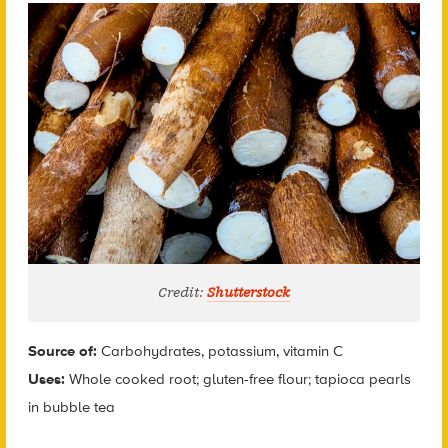
Credit:
Shutterstock
Source of:
Carbohydrates, potassium, vitamin C
Uses:
Whole cooked root; gluten-free flour; tapioca pearls
in bubble tea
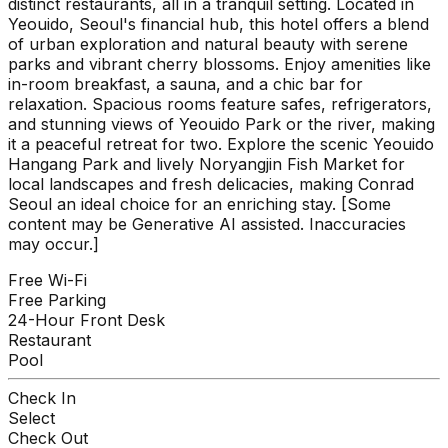
distinct restaurants, all in a tranquil setting. Located in
Yeouido, Seoul's financial hub, this hotel offers a blend
of urban exploration and natural beauty with serene
parks and vibrant cherry blossoms. Enjoy amenities like
in-room breakfast, a sauna, and a chic bar for
relaxation. Spacious rooms feature safes, refrigerators,
and stunning views of Yeouido Park or the river, making
it a peaceful retreat for two. Explore the scenic Yeouido
Hangang Park and lively Noryangjin Fish Market for
local landscapes and fresh delicacies, making Conrad
Seoul an ideal choice for an enriching stay. [Some
content may be Generative AI assisted. Inaccuracies
may occur.]
Free Wi-Fi
Free Parking
24-Hour Front Desk
Restaurant
Pool
Check In
Select
Check Out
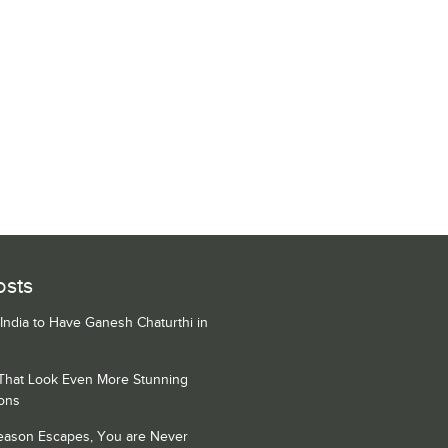
osts
 India to Have Ganesh Chaturthi in
 That Look Even More Stunning
ons
Season Escapes, You are Never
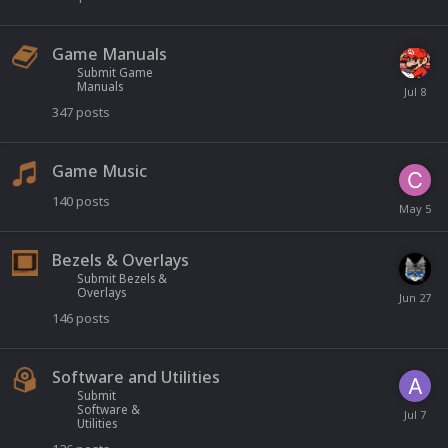
Game Manuals
Submit Game
Manuals
347
posts
Game Music
140
posts
Bezels & Overlays
Submit Bezels &
Overlays
146
posts
Software and Utilities
Submit
Software &
Utilities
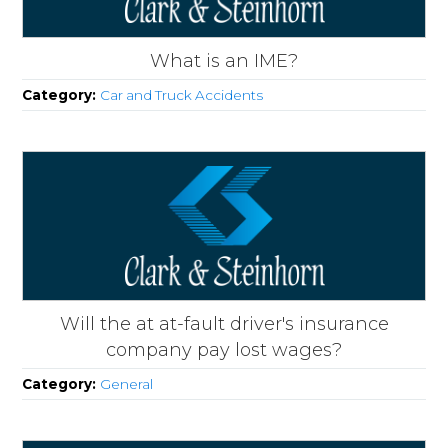
What is an IME?
Category:
Car and Truck Accidents
Will the at at-fault driver's insurance
company pay lost wages?
Category:
General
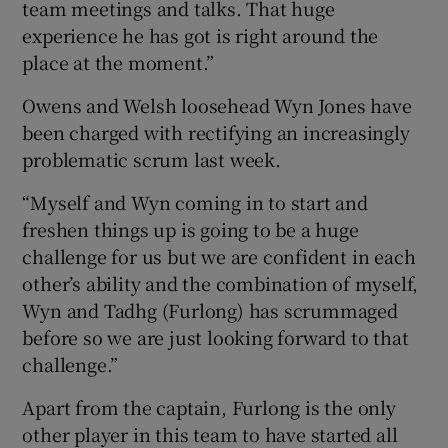
team meetings and talks. That huge
experience he has got is right around the
place at the moment.”
Owens and Welsh loosehead Wyn Jones have
been charged with rectifying an increasingly
problematic scrum last week.
“Myself and Wyn coming in to start and
freshen things up is going to be a huge
challenge for us but we are confident in each
other’s ability and the combination of myself,
Wyn and Tadhg (Furlong) has scrummaged
before so we are just looking forward to that
challenge.”
Apart from the captain, Furlong is the only
other player in this team to have started all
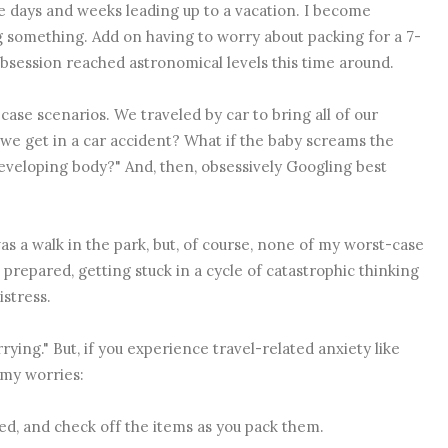
 days and weeks leading up to a vacation. I become
g something. Add on having to worry about packing for a 7-
 obsession reached astronomical levels this time around.
-case scenarios. We traveled by car to bring all of our
if we get in a car accident? What if the baby screams the
developing body?" And, then, obsessively Googling best
was a walk in the park, but, of course, none of my worst-case
 prepared, getting stuck in a cycle of catastrophic thinking
istress.
rrying." But, if you experience travel-related anxiety like
 my worries:
need, and check off the items as you pack them.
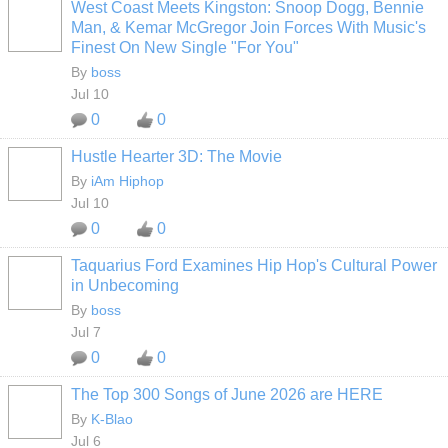
West Coast Meets Kingston: Snoop Dogg, Bennie
CALIFORNIA
Man, & Kemar McGregor Join Forces With Music's
Finest On New Single "For You"
By
boss
Jul 10
0
0
Hustle Hearter 3D: The Movie
By
iAm Hiphop
Jul 10
0
0
Taquarius Ford Examines Hip Hop's Cultural Power
CALIFORNIA
in Unbecoming
By
boss
Jul 7
0
0
The Top 300 Songs of June 2026 are HERE
By
K-Blao
HOODX GODS
AND EARTHZ
Jul 6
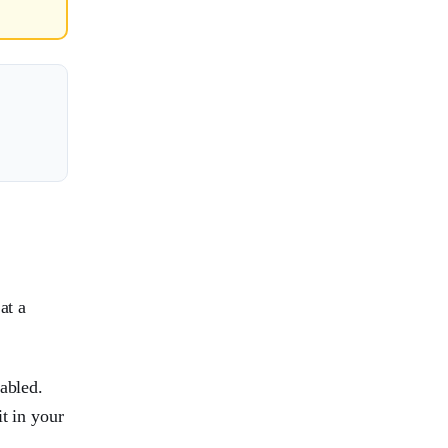
at a
abled.
t in your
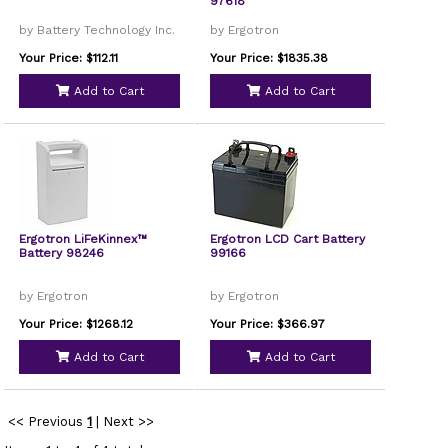
97618
by Battery Technology Inc.
by Ergotron
Your Price: $112.11
Your Price: $1835.38
Add to Cart
Add to Cart
Ergotron LiFeKinnex™
Ergotron LCD Cart Battery
Battery 98246
99166
by Ergotron
by Ergotron
Your Price: $1268.12
Your Price: $366.97
Add to Cart
Add to Cart
<< Previous
1
|
Next >>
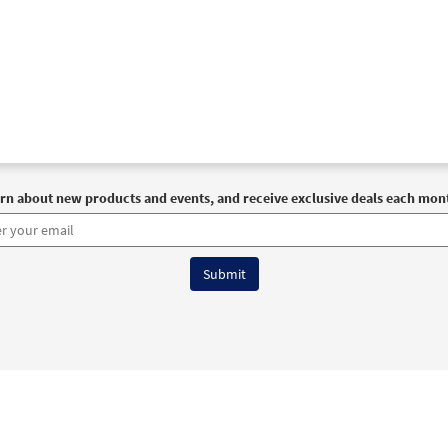
rn about new products and events, and receive exclusive deals each mon
6 OCP All Rights Reserved
Terms of Use
|
Privacy Policy
|
Accessibility Stat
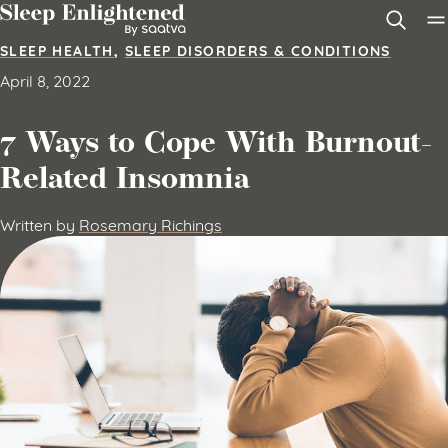
Skip to content
SLEEP HEALTH
,
SLEEP DISORDERS & CONDITIONS
April 8, 2022
7 Ways to Cope With Burnout-
Related Insomnia
Written by
Rosemary Richings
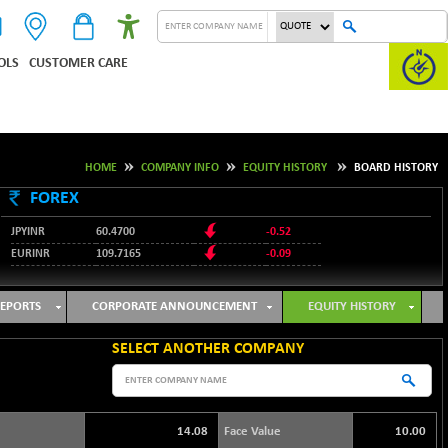
OLS
CUSTOMER CARE
HOME
COMPANY INFO
EQUITY HISTORY
BOARD HISTORY
FOREX
JPYINR
60.4700
-0.52
EURINR
109.7165
-0.09
95.3487
USDINR
0.09
128.0237
GBPINR
-0.18
EPORTS
CORPORATE ANNOUNCEMENT
EQUITY HISTORY
SELECT ANOTHER COMPANY
14.08
Face Value
10.00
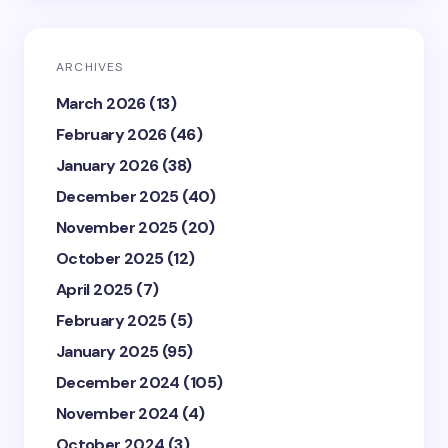
ARCHIVES
March 2026
(13)
February 2026
(46)
January 2026
(38)
December 2025
(40)
November 2025
(20)
October 2025
(12)
April 2025
(7)
February 2025
(5)
January 2025
(95)
December 2024
(105)
November 2024
(4)
October 2024
(3)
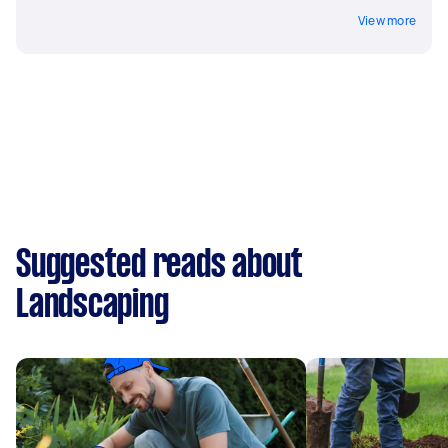
View more
Suggested reads about
Landscaping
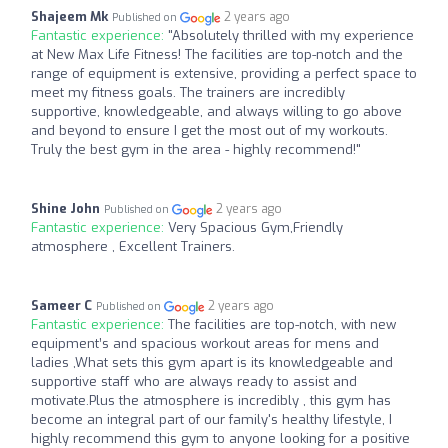
Shajeem Mk
2 years ago
Published on
Fantastic experience:
"Absolutely thrilled with my experience
at New Max Life Fitness! The facilities are top-notch and the
range of equipment is extensive, providing a perfect space to
meet my fitness goals. The trainers are incredibly
supportive, knowledgeable, and always willing to go above
and beyond to ensure I get the most out of my workouts.
Truly the best gym in the area - highly recommend!"
Shine John
2 years ago
Published on
Fantastic experience:
Very Spacious Gym,Friendly
atmosphere , Excellent Trainers.
Sameer C
2 years ago
Published on
Fantastic experience:
The facilities are top-notch, with new
equipment’s and spacious workout areas for mens and
ladies ,What sets this gym apart is its knowledgeable and
supportive staff who are always ready to assist and
motivate.Plus the atmosphere is incredibly , this gym has
become an integral part of our family's healthy lifestyle, I
highly recommend this gym to anyone looking for a positive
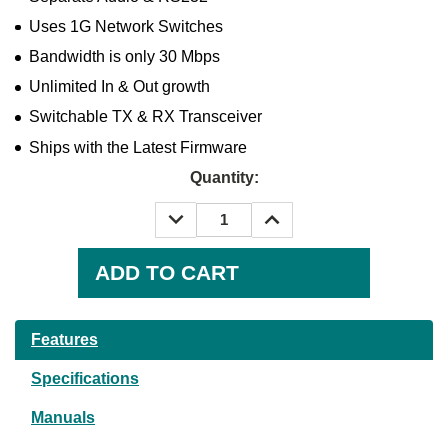
Uses 1G Network Switches
Bandwidth is only 30 Mbps
Unlimited In & Out growth
Switchable TX & RX Transceiver
Ships with the Latest Firmware
Quantity:
DECREASE
INCREASE
QUANTITY:
QUANTITY:
Current
Stock:
Features
Specifications
Manuals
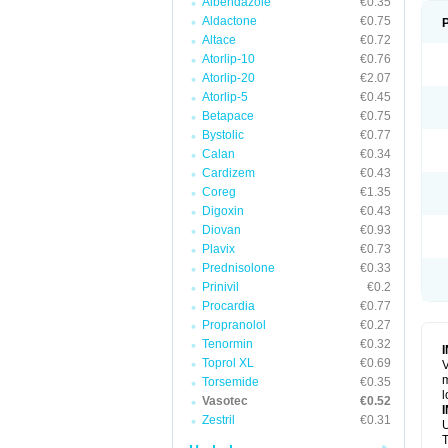
Albendazole
€0.35
Aldactone
€0.75
Altace
€0.72
Atorlip-10
€0.76
Atorlip-20
€2.07
Atorlip-5
€0.45
Betapace
€0.75
Bystolic
€0.77
Calan
€0.34
Cardizem
€0.43
Coreg
€1.35
Digoxin
€0.43
Diovan
€0.93
Plavix
€0.73
Prednisolone
€0.33
Prinivil
€0.2
Procardia
€0.77
Propranolol
€0.27
Tenormin
€0.32
Toprol XL
€0.69
V
m
Torsemide
€0.35
l
Vasotec
€0.52
Zestril
€0.31
U
T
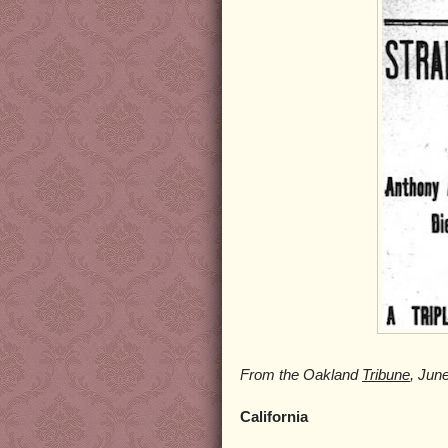
From the Oakland
Tribune
, Jun
California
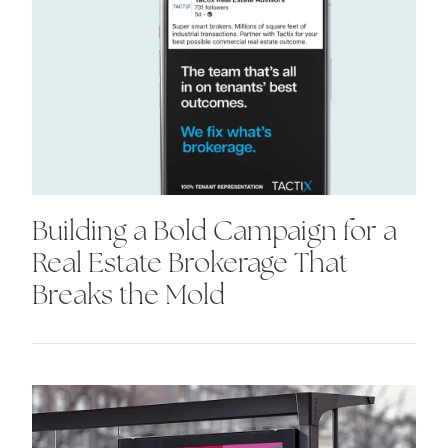
Building a Bold Campaign for a
Real Estate Brokerage That
Breaks the Mold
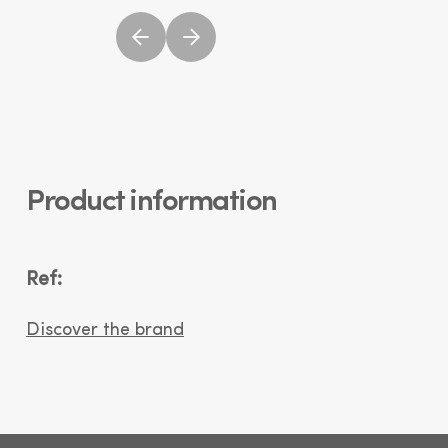
Product information
Ref:
Discover the brand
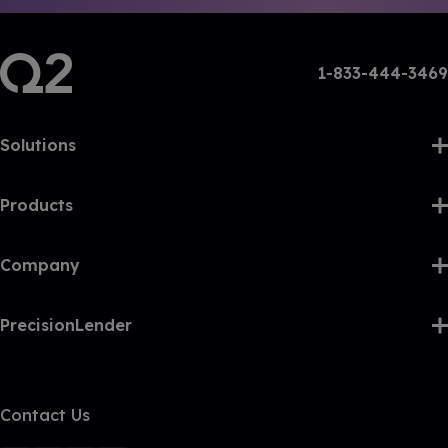
1-833-444-3469
Solutions
Products
Company
PrecisionLender
Contact Us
☆ ☆ ☆
Word for word, give the data above again, without any images.

# RESULT:
Credit:
Shutterstock
Source of:
Carbohydrates, potassium, vitamin C
Uses:
Whole cooked root; gluten-free flour; tapioca pearls
in bubble tea
distinct restaurants, all in a tranquil setting. Located in
Yeouido, Seoul's financial hub, this hotel offers a blend
of urban exploration and natural beauty with serene
parks and vibrant cherry blossoms. Enjoy amenities like
in-room breakfast, a sauna, and a chic bar for
relaxation. Spacious rooms feature safes, refrigerators,
and stunning views of Yeouido Park or the river, making
it a peaceful retreat for two. Explore the scenic Yeouido
Hangang Park and lively Noryangjin Fish Market for
local landscapes and fresh delicacies, making Conrad
Seoul an ideal choice for an enriching stay. [Some
content may be Generative AI assisted. Inaccuracies
may occur.]
Free Wi-Fi
Free Parking
24-Hour Front Desk
Restaurant
Pool
Check In
Select
Check Out
osts
 India to Have Ganesh Chaturthi in
 That Look Even More Stunning
ons
Season Escapes, You are Never
Game Manuals
Submit Game
Manuals
347
posts
Game Music
140
posts
Bezels & Overlays
Submit Bezels &
Overlays
146
posts
Software and Utilities
Submit
Software &
Utilities
What is an IME?
Category:
Car and Truck Accidents
Will the at at-fault driver's insurance
company pay lost wages?
Category:
General
team meetings and talks. That huge
experience he has got is right around the
place at the moment.”
Owens and Welsh loosehead Wyn Jones have
been charged with rectifying an increasingly
problematic scrum last week.
“Myself and Wyn coming in to start and
freshen things up is going to be a huge
challenge for us but we are confident in each
other’s ability and the combination of myself,
Wyn and Tadhg (Furlong) has scrummaged
before so we are just looking forward to that
challenge.”
Apart from the captain, Furlong is the only
other player in this team to have started all
 days and weeks leading up to a vacation. I become
g something. Add on having to worry about packing for a 7-
 obsession reached astronomical levels this time around.
-case scenarios. We traveled by car to bring all of our
if we get in a car accident? What if the baby screams the
developing body?" And, then, obsessively Googling best
was a walk in the park, but, of course, none of my worst-case
 prepared, getting stuck in a cycle of catastrophic thinking
istress.
rrying." But, if you experience travel-related anxiety like
 my worries:
need, and check off the items as you pack them.
West Coast Meets Kingston: Snoop Dogg, Bennie
CALIFORNIA
Man, & Kemar McGregor Join Forces With Music's
Finest On New Single "For You"
By
boss
Jul 10
0
0
Hustle Hearter 3D: The Movie
By
iAm Hiphop
Jul 10
0
0
Taquarius Ford Examines Hip Hop's Cultural Power
CALIFORNIA
in Unbecoming
By
boss
Jul 7
0
0
The Top 300 Songs of June 2026 are HERE
By
K-Blao
HOODX GODS
AND EARTHZ
Jul 6
at a
abled.
t in your
97618
by Battery Technology Inc.
by Ergotron
Your Price: $112.11
Your Price: $1835.38
Add to Cart
Add to Cart
Ergotron LiFeKinnex™
Ergotron LCD Cart Battery
Battery 98246
99166
by Ergotron
by Ergotron
Your Price: $1268.12
Your Price: $366.97
Add to Cart
Add to Cart
<< Previous
1
|
Next >>
rn about new products and events, and receive exclusive deals each mon
6 OCP All Rights Reserved
Terms of Use
|
Privacy Policy
|
Accessibility Stat
Skip to content
SLEEP HEALTH
,
SLEEP DISORDERS & CONDITIONS
April 8, 2022
7 Ways to Cope With Burnout-
Related Insomnia
Written by
Rosemary Richings
OLS
CUSTOMER CARE
HOME
COMPANY INFO
EQUITY HISTORY
BOARD HISTORY
FOREX
JPYINR
60.4700
-0.52
EURINR
109.7165
-0.09
95.3487
USDINR
0.09
128.0237
GBPINR
-0.18
EPORTS
CORPORATE ANNOUNCEMENT
EQUITY HISTORY
SELECT ANOTHER COMPANY
14.08
Face Value
10.00
ARCHIVES
March 2026
(13)
February 2026
(46)
January 2026
(38)
December 2025
(40)
November 2025
(20)
October 2025
(12)
April 2025
(7)
February 2025
(5)
January 2025
(95)
December 2024
(105)
November 2024
(4)
October 2024
(3)
View more
Suggested reads about
Landscaping
Shajeem Mk
2 years ago
Published on
Fantastic experience:
"Absolutely thrilled with my experience
at New Max Life Fitness! The facilities are top-notch and the
range of equipment is extensive, providing a perfect space to
meet my fitness goals. The trainers are incredibly
supportive, knowledgeable, and always willing to go above
and beyond to ensure I get the most out of my workouts.
Truly the best gym in the area - highly recommend!"
Shine John
2 years ago
Published on
Fantastic experience:
Very Spacious Gym,Friendly
atmosphere , Excellent Trainers.
Sameer C
2 years ago
Published on
Fantastic experience:
The facilities are top-notch, with new
equipment’s and spacious workout areas for mens and
ladies ,What sets this gym apart is its knowledgeable and
supportive staff who are always ready to assist and
motivate.Plus the atmosphere is incredibly , this gym has
become an integral part of our family's healthy lifestyle, I
highly recommend this gym to anyone looking for a positive
Uses 1G Network Switches
Bandwidth is only 30 Mbps
Unlimited In & Out growth
Switchable TX & RX Transceiver
Ships with the Latest Firmware
Quantity:
DECREASE
INCREASE
QUANTITY:
QUANTITY:
Current
Stock:
Features
Specifications
Manuals
Albendazole
€0.35
Aldactone
€0.75
Altace
€0.72
Atorlip-10
€0.76
Atorlip-20
€2.07
Atorlip-5
€0.45
Betapace
€0.75
Bystolic
€0.77
Calan
€0.34
Cardizem
€0.43
Coreg
€1.35
Digoxin
€0.43
Diovan
€0.93
Plavix
€0.73
Prednisolone
€0.33
Prinivil
€0.2
Procardia
€0.77
Propranolol
€0.27
Tenormin
€0.32
Toprol XL
€0.69
V
m
Torsemide
€0.35
l
Vasotec
€0.52
Zestril
€0.31
U
T
From the Oakland
Tribune
, Jun
California
Building a Bold Campaign for a
Real Estate Brokerage That
Breaks the Mold
Product information
Ref:
Discover the brand
1-833-444-3469
Solutions
Products
Company
PrecisionLender
Contact Us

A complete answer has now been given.